--- Questions ---
**a.** Name every client the awards report credits to Joe Cupani's award-winning work.
**b.** Copy the passage of the awards report starting at "Twenty-five-year copywriting veteran" and ending at "Med and Kimberly-Clark.", word for word.
**c.** Please write the next part of the awards report, picking up after its final sentence.

(Extract provided begins)

The evening saw 74 awards handed out, including, for the first time, two to courageous clients.

Bank Caixa de Catalunya, based in Barcelona, Spain, was recognized for allowing agency Cano & Martinez Direct, Barcelona, to take a bold, youthful approach in a campaign targeting 18- to 25-year-olds. The campaign promised easy financing on a Suzuki motorcycle and featured copy that told customers, “What you need is love” and “Either you learn to surf, or … under you go.”

London daily newspaper The Independent was honored for letting agency Craik Jones Watson Mitchell Voelkel, London, promote the paper's new style while it still was under development. The mailer included a full-size broadsheet of the Independent that was blank except for a logo and some copy that started by saying, “I can't bring you next week's news — yet. But you can have next week's Independent, a great paper that's redefining itself.”

Twenty-five-year copywriting veteran Pat Farley; Tom Owens, retired senior vice president creative at Publisher's Clearing House; and Joe Cupani, newly named creative head of Wunderman Cato Johnson, were honored.

Farley, whose work includes successful campaigns for Sotheby's and Morgan Memorial Goodwill, received the Andi Emerson Award. In giving Owens the Lifetime Achievement Award for 22 years of work on Publisher's Clearing House's successful mailers, Caples board member Stephen Juhasz noted that the phrase “You may already be a winner” was coming true for one of the people behind the campaign.

Finally, in a speech that began with a moving remembrance of his brother who died in December, Lester Wunderman presented Cupani with the Irving Wunderman Award for more than 20 years of award-winning work for clients such as Jaguar, AT&T, Sears, Seagram, Club Med and Kimberly-Clark.

The Best of Show Award-winning lost-wallet campaign was part of last fall's full-scale launch of the SmartSpiffs program that interactive voice response systems company Phoneworks had introduced early in the year.

SmartSpiffs are certificates that companies can give to customers as a reward, said Weightman, likening them to electronic green stamps. Customers can collect spiffs and redeem them for prizes.

Unlike the green stamps of a few decades ago that were collected in booklets, spiffs are collected by calling a toll-free number to report the spiff certificate number, allowing companies an extra opportunity for contact with customers.

(Extract provided ends)
(Extracted material begins)

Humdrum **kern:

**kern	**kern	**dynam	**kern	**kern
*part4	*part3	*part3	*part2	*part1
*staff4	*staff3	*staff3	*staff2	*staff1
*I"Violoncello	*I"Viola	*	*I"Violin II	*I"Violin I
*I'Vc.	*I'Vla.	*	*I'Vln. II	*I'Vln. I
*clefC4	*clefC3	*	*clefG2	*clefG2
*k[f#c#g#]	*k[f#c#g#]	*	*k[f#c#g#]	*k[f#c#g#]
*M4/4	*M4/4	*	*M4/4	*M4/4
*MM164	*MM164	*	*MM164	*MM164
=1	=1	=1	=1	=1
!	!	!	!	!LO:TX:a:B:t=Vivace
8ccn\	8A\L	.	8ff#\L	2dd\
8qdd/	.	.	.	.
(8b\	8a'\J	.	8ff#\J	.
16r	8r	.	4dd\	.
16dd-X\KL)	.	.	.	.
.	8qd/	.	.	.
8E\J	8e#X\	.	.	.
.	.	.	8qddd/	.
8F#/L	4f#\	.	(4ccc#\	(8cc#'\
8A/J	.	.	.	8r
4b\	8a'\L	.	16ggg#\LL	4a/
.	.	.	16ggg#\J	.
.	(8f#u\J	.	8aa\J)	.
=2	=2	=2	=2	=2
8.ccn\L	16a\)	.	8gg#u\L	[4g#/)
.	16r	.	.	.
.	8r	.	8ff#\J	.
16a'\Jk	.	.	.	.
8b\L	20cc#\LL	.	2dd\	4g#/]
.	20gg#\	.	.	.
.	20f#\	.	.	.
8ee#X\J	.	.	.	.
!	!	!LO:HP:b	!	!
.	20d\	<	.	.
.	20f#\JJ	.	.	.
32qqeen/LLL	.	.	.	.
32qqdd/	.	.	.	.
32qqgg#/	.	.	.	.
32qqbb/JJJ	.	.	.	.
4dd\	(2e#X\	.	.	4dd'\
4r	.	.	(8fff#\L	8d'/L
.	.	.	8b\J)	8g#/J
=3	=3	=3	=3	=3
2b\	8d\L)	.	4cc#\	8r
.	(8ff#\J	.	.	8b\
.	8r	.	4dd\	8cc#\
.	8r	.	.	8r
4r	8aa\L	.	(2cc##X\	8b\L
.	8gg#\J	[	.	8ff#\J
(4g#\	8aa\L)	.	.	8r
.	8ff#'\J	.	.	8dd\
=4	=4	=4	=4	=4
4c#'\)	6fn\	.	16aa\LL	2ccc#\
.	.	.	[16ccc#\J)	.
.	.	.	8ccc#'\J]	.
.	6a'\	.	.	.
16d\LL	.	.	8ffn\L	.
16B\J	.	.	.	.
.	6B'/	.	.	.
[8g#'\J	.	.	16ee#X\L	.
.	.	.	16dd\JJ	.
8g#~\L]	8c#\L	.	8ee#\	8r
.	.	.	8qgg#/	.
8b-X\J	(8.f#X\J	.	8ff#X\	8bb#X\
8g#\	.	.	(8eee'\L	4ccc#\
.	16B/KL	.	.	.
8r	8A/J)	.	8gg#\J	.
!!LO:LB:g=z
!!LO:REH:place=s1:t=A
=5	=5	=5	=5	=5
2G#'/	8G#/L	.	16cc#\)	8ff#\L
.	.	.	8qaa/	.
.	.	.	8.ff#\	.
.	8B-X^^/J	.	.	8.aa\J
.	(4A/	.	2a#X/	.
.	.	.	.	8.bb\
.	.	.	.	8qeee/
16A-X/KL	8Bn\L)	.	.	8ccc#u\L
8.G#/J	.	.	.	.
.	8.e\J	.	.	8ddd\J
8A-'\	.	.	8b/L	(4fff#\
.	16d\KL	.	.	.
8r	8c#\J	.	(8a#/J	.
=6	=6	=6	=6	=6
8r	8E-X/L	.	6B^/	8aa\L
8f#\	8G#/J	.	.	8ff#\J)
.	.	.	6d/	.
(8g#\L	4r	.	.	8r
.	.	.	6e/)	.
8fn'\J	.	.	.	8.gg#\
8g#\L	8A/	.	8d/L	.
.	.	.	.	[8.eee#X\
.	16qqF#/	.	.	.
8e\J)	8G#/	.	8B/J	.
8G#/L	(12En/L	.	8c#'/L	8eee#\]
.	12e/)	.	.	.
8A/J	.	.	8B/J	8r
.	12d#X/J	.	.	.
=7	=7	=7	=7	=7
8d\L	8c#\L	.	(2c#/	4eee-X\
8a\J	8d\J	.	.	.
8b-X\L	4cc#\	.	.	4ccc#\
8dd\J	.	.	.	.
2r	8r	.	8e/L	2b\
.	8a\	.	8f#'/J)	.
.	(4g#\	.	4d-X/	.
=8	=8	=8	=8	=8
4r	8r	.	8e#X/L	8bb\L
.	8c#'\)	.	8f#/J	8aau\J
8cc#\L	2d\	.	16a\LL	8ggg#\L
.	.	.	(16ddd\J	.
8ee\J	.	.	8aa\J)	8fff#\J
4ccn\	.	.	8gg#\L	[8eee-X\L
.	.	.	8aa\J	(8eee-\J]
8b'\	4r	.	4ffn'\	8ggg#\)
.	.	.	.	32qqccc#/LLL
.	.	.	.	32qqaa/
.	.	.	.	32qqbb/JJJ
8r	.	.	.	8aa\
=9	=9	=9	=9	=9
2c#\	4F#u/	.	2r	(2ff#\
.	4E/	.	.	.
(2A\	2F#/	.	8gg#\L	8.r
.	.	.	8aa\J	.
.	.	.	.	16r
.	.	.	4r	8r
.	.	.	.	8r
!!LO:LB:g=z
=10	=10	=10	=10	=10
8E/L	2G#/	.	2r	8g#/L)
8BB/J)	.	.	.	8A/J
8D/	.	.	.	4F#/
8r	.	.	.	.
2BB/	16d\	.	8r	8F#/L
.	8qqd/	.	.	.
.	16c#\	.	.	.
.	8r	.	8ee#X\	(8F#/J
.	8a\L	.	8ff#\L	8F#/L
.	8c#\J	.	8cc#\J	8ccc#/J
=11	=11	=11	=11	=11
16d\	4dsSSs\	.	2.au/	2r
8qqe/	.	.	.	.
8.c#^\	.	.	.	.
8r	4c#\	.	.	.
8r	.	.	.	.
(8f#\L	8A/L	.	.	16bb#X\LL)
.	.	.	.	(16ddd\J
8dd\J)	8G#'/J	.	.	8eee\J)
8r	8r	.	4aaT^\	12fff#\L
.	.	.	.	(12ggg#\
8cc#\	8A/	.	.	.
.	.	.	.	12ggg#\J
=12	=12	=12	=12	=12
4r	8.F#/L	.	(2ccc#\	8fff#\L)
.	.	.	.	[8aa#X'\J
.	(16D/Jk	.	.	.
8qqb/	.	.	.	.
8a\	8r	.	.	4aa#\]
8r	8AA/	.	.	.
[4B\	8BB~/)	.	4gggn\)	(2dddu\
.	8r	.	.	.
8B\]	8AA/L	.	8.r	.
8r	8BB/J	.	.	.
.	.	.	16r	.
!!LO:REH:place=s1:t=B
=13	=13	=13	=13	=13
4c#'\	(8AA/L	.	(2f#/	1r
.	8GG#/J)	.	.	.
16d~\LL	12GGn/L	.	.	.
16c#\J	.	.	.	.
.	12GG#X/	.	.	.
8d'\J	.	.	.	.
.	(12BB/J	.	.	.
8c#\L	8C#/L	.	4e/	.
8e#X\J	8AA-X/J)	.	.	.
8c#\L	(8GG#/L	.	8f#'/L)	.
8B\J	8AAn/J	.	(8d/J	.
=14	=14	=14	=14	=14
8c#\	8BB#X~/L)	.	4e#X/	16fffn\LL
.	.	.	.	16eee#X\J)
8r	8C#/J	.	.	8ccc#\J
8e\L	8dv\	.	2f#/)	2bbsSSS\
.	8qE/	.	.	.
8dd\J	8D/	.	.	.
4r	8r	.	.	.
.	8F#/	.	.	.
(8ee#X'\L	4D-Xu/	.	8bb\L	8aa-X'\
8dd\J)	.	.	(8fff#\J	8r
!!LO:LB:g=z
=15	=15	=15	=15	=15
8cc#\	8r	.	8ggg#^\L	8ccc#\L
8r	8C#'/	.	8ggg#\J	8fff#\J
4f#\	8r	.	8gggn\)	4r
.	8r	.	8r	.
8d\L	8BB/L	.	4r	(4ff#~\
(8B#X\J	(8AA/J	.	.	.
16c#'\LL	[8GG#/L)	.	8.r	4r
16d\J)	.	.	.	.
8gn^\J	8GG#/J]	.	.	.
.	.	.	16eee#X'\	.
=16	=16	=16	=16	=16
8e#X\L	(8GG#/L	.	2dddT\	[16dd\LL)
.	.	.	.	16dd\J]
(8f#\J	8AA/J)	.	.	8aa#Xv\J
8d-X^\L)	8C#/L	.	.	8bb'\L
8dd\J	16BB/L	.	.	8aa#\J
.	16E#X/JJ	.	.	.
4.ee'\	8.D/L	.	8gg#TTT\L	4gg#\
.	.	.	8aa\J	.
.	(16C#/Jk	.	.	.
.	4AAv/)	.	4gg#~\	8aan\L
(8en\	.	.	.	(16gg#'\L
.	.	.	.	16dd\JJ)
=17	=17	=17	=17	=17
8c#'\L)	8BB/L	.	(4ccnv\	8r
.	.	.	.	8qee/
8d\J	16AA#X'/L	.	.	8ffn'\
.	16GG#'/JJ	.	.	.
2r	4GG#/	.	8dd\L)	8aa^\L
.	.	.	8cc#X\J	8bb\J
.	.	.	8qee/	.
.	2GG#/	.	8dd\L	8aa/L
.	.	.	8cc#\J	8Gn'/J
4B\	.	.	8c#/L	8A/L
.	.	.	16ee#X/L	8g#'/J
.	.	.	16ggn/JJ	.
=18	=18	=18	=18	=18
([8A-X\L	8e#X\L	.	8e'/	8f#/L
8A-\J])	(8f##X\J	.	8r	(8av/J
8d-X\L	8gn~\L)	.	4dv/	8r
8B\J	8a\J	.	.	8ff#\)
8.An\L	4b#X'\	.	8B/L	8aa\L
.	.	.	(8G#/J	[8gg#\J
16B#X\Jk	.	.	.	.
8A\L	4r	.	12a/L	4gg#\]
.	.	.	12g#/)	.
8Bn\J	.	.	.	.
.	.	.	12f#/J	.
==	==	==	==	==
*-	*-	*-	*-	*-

(Extracted material ends)

--- Results in order ---
**a.** Jaguar, AT&T, Sears, Seagram, Club Med, Kimberly-Clark

**b.**
Twenty-five-year copywriting veteran Pat Farley; Tom Owens, retired senior vice president creative at Publisher's Clearing House; and Joe Cupani, newly named creative head of Wunderman Cato Johnson, were honored.

Farley, whose work includes successful campaigns for Sotheby's and Morgan Memorial Goodwill, received the Andi Emerson Award. In giving Owens the Lifetime Achievement Award for 22 years of work on Publisher's Clearing House's successful mailers, Caples board member Stephen Juhasz noted that the phrase “You may already be a winner” was coming true for one of the people behind the campaign.

Finally, in a speech that began with a moving remembrance of his brother who died in December, Lester Wunderman presented Cupani with the Irving Wunderman Award for more than 20 years of award-winning work for clients such as Jaguar, AT&T, Sears, Seagram, Club Med and Kimberly-Clark.

**c.**
Phoneworks mailed the wallets to heads of advertising agencies that have Fortune 1000 clients, hoping that the agencies would encourage their clients to adopt the certificate system.

“We wanted to cut through the clutter of direct mail pieces,” Weightman said. “Our thinking was that people would see the wallet and think, 'Have I lost my wallet?' When they realize they haven't they would think, 'Whose wallet is this?' and human nature being what it is they would start to explore.”

Inside the wallet, recipients found ID cards with their name and business address on it, photographs, the business card of the SmartSpiffs representative who would be calling, a fortune from a fortune cookie predicting a good news phone call, a matchbook cover with the SmartSpiffs toll-free number scrawled on the inside, a pink while-you-were-out slip with a note that Kathy wanted to set up a presentation about SmartSpiffs, SmartSpiffs' awards certificates from clients who have participated in the program, a Wall Street Journal-type article raving about SmartSpiffs, a flier describing the program and, just for fun, three dollars and a real Florida lottery ticket.

As of December, 84 wallets had been mailed with 16 remaining to be sent. Presentations had been scheduled with 63 of the recipients, resulting in a 75 percent success rate. The campaign cost a total of $5,000.

“While $50 per piece sounds like a lot, when you are targeting a group that small it's hard to get something printed for much less than that,” Weightman said, noting that the tight budget was another reason behind the idea. “We didn't have a lot of money to get things printed so we had to use things we already had.”